• WHAT THE EXERCISE ASKS
Copy each line from the records below in which the word "DestroyToplevelScope" is found.

>>>>>

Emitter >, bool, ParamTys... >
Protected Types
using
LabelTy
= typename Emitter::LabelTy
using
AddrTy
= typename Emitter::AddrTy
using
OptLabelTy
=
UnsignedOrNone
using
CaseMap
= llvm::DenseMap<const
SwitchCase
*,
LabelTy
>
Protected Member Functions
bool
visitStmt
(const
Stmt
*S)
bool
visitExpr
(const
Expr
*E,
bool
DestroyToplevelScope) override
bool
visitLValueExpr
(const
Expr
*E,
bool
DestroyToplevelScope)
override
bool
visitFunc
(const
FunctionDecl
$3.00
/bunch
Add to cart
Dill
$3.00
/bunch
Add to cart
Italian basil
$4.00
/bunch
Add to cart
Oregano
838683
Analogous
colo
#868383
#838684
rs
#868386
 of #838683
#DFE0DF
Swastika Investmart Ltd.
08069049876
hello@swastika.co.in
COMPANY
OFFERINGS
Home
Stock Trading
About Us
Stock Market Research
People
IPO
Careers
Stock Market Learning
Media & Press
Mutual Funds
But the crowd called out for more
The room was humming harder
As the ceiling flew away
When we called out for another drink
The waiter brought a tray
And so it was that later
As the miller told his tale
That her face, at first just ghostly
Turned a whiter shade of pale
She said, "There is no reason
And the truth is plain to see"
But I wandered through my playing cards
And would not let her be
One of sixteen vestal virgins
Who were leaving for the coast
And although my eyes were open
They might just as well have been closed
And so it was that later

<<<<<
>>>>>

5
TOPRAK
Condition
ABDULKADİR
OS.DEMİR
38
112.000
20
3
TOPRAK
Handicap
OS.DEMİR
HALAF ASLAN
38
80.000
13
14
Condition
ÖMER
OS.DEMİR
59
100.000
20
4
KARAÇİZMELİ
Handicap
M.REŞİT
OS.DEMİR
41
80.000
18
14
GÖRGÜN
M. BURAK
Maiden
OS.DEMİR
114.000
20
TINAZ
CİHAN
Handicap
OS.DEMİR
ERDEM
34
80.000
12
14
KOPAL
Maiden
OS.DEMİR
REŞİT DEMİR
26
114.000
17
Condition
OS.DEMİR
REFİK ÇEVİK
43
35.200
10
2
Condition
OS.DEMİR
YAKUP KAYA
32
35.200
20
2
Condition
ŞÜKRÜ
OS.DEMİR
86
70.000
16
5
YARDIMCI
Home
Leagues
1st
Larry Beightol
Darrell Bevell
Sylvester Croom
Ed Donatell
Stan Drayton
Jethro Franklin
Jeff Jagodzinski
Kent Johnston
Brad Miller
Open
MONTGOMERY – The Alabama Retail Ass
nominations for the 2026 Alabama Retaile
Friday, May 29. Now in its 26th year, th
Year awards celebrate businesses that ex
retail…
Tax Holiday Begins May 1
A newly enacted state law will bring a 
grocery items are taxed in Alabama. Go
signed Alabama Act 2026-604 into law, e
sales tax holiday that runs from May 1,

<<<<<

• OUTPUT BELOW
DestroyToplevelScope) override
DestroyToplevelScope)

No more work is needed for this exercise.